The golf literature gives significant attention to the technique of putting, kinesthetic feel, equipment level (stroke part of putter) and reading the putting green (initial direction choice) as the key abilities leading to successful putting (Wiren, 1990; Woods, 2001). However, an appropriate stable putting technique is the basis for a successful putt (Hurrion, 2008). Successful and consistent putting is based on a stabilized point of rotation, which allows the golfer to putt from a stable position at initial impact (contact between the head of the putter and the ball). Therefore, the golfer needs a stabilized initial position with a fixed centre of rotation to achieve high repeatability of the putting stroke. Weight transfer between both lower limbs will influence the stability or variability in postural integrity during putting (Hurrion, 2009). Although the putting stroke technique differs among players, there are several stabilizing points (mild knee flexion, hip flexion, marginal elbow flexion) aiming to produce positioning of the eyes directly over the ball (Wiren, 1990) allowing for the stroke to be performed with a pendulum movement with the rotation centre in the middle of the shoulder line. Those parameters are different from other golf swings, where the force impulse during the ball impact is reliant upon upper torso–pelvic separation called X-factor (Cheetham et al., 2001; Chu et al., 2010) and plays a crucial role.
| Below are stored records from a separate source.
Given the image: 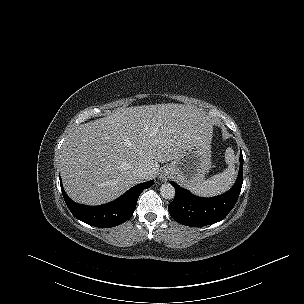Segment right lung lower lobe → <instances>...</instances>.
<instances>
[{
  "instance_id": "right-lung-lower-lobe-1",
  "label": "right lung lower lobe",
  "mask_w": 304,
  "mask_h": 304,
  "mask_svg": "<svg viewBox=\"0 0 304 304\" xmlns=\"http://www.w3.org/2000/svg\"><path fill=\"white\" fill-rule=\"evenodd\" d=\"M154 181L135 185L118 199L101 206H85L73 202L65 193L60 180L62 194L71 213L79 220L95 226L110 228L122 224L134 213L139 195L151 187Z\"/></svg>"
}]
</instances>
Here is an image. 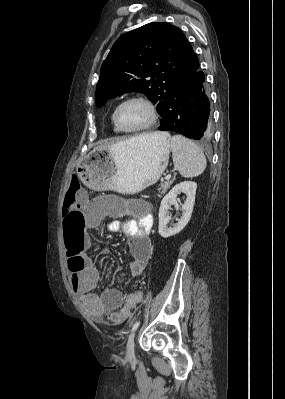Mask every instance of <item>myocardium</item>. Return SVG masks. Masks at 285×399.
I'll return each instance as SVG.
<instances>
[{
  "label": "myocardium",
  "mask_w": 285,
  "mask_h": 399,
  "mask_svg": "<svg viewBox=\"0 0 285 399\" xmlns=\"http://www.w3.org/2000/svg\"><path fill=\"white\" fill-rule=\"evenodd\" d=\"M134 101L142 102L148 107V109L150 111V119L145 124L140 125L138 127L125 128L121 125V123L119 121V113L124 105H126L127 103H130V102H134ZM157 120H158V111H157L156 105L154 104V102L152 100H150L149 98H147L145 96H141V95L131 96V97L123 100L116 107V109L114 111V122H115L117 128L120 131L126 132V133H135V132L145 131V130L149 129L150 127H152L157 122Z\"/></svg>",
  "instance_id": "myocardium-1"
}]
</instances>
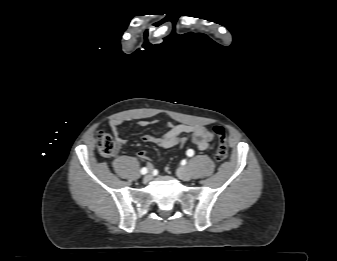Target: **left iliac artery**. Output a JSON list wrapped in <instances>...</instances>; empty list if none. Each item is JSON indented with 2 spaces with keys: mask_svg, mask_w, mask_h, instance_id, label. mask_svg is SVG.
Segmentation results:
<instances>
[{
  "mask_svg": "<svg viewBox=\"0 0 337 261\" xmlns=\"http://www.w3.org/2000/svg\"><path fill=\"white\" fill-rule=\"evenodd\" d=\"M187 155L192 157L194 155V151L192 149L187 150Z\"/></svg>",
  "mask_w": 337,
  "mask_h": 261,
  "instance_id": "44dca946",
  "label": "left iliac artery"
}]
</instances>
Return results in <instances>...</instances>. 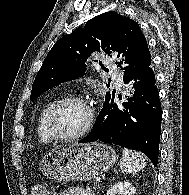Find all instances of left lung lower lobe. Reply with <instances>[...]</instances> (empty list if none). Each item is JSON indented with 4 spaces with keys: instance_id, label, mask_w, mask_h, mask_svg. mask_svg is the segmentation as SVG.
I'll use <instances>...</instances> for the list:
<instances>
[{
    "instance_id": "0a47b994",
    "label": "left lung lower lobe",
    "mask_w": 189,
    "mask_h": 195,
    "mask_svg": "<svg viewBox=\"0 0 189 195\" xmlns=\"http://www.w3.org/2000/svg\"><path fill=\"white\" fill-rule=\"evenodd\" d=\"M130 88L127 101L104 102L92 132L80 143L102 141L143 152L158 163L161 104L151 59L124 78Z\"/></svg>"
}]
</instances>
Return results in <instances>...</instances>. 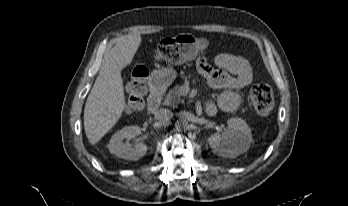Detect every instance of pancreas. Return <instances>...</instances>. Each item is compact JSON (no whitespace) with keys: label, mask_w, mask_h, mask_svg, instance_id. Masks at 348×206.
<instances>
[{"label":"pancreas","mask_w":348,"mask_h":206,"mask_svg":"<svg viewBox=\"0 0 348 206\" xmlns=\"http://www.w3.org/2000/svg\"><path fill=\"white\" fill-rule=\"evenodd\" d=\"M181 89L182 86L180 85L174 86V88L167 93L163 104L171 107H177L178 104L183 103L184 100L181 98Z\"/></svg>","instance_id":"1"}]
</instances>
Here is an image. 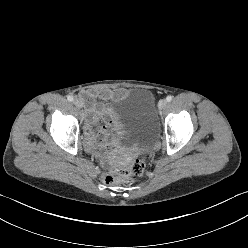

Therefore, the golfer with disability may complete the putting stroke more effectively or in a different way than with a full swing, e.g. drive.
Besides descriptive information about putting (Hurrion, 2009), there is a lack of literature about different putting approaches and in particular, about putting in golfers with disability. Therefore, the aim of this study was to compare putting stroke performance, kinetic and kinematic consistency between golfers with different disabilities and healthy athletes. Furthermore, we focused on the comparison of the variability of putting to determine which movement pattern was specific to a particular disability.
The participants consisted of three disabled athletes and three healthy golfers described in Table 1. Their skill level was based on current handicap without evaluating their skills, which is suggested for elite athletes with disability (Beckman et al., 2007). Three male healthy professional golf players were included as a reference group. Informed written consent was provided by each participant and the testing protocol was approved by the local Committee of Ethics in accordance with the ethical standards of the Declaration of Helsinki of 1983.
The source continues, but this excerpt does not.